Data:
* * * * * * *

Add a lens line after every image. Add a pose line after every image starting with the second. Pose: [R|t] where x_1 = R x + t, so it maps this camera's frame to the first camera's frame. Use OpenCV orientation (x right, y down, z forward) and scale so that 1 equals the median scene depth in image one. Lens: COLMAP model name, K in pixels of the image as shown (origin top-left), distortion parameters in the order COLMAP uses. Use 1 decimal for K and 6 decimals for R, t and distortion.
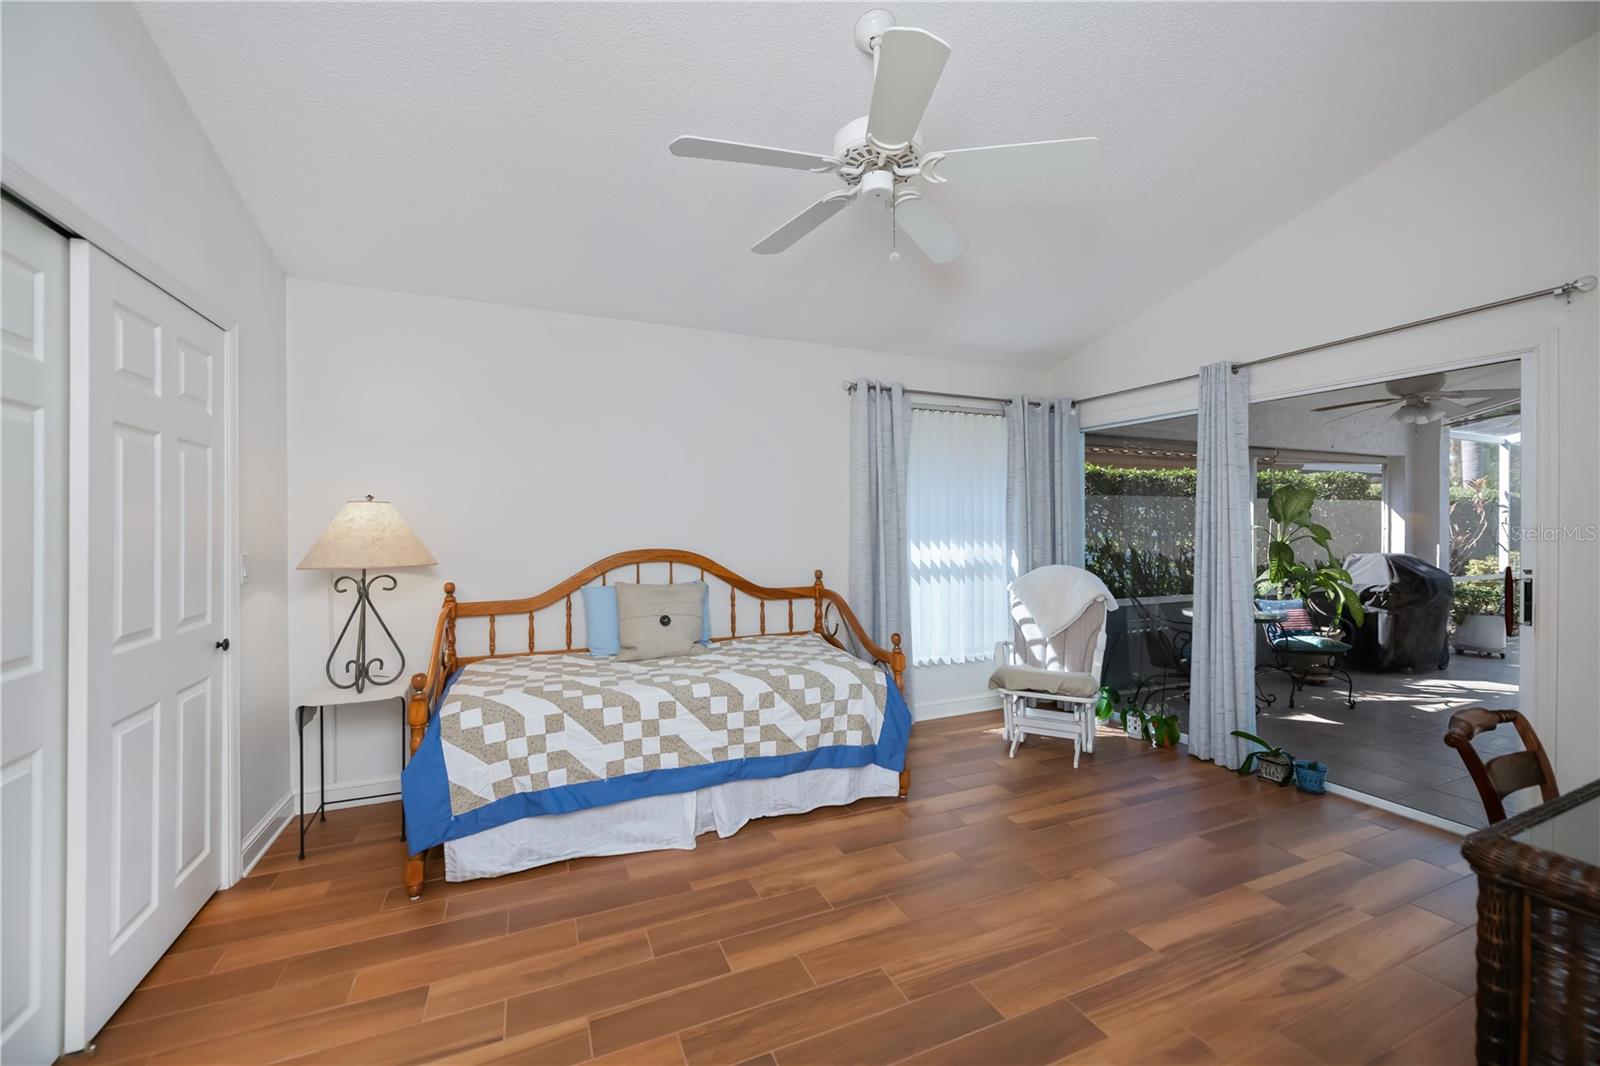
lens RADIAL K [[642.7, 0, 804.5], [0, 642.7, 522.7], [0, 0, 1]] dist [-0.002015, -0.002394]
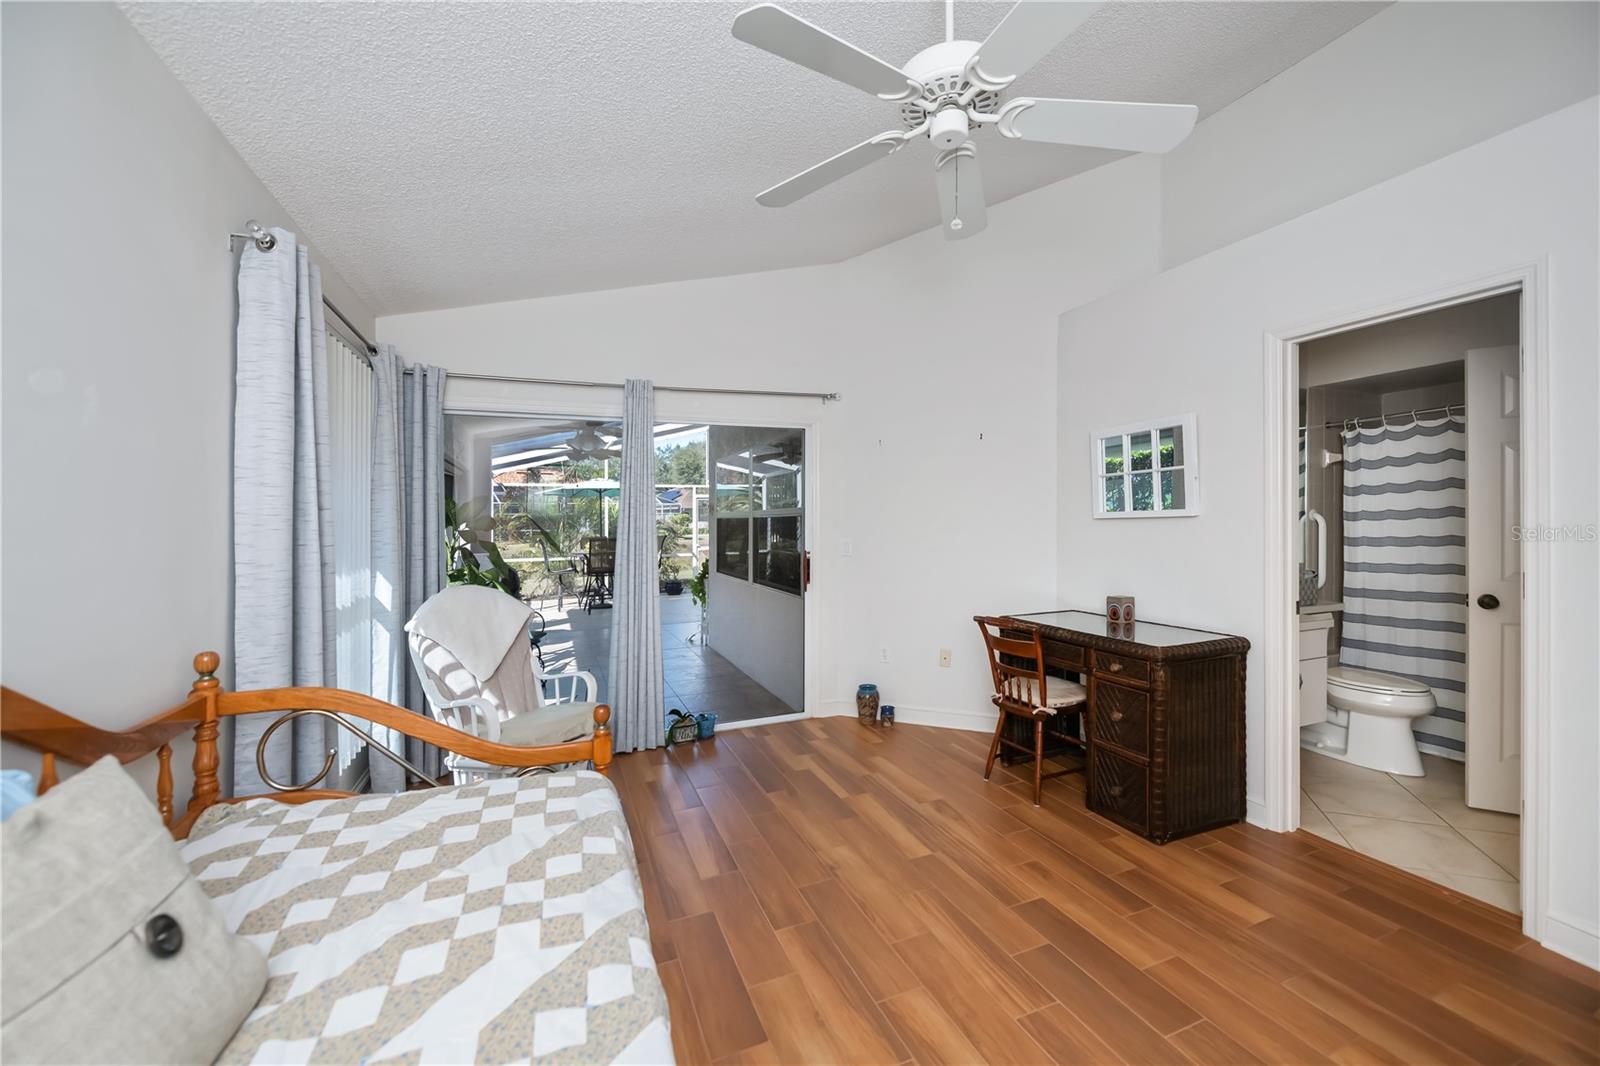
lens RADIAL K [[642.7, 0, 804.5], [0, 642.7, 522.7], [0, 0, 1]] dist [-0.002015, -0.002394]
pose [[0.010514, -0.005221, 0.999931, -0.516449], [0.011970, 0.999915, 0.005095, -0.011882], [-0.999873, 0.011915, 0.010576, 0.839747]]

* * * * * * *

Activity: Each line above is to be repeated exactly as written; no picture is carried over.

Response:
Add a lens line after every image. Add a pose line after every image starting with the second. Pose: [R|t] where x_1 = R x + t, so it maps this camera's frame to the first camera's frame. Use OpenCV orientation (x right, y down, z forward) and scale so that 1 equals the median scene depth in image one. Lens: COLMAP model name, K in pixels of the image as shown (origin top-left), distortion parameters in the order COLMAP uses. Use 1 decimal for K and 6 decimals for R, t and distortion.
lens RADIAL K [[642.7, 0, 804.5], [0, 642.7, 522.7], [0, 0, 1]] dist [-0.002015, -0.002394]
lens RADIAL K [[642.7, 0, 804.5], [0, 642.7, 522.7], [0, 0, 1]] dist [-0.002015, -0.002394]
pose [[0.010514, -0.005221, 0.999931, -0.516449], [0.011970, 0.999915, 0.005095, -0.011882], [-0.999873, 0.011915, 0.010576, 0.839747]]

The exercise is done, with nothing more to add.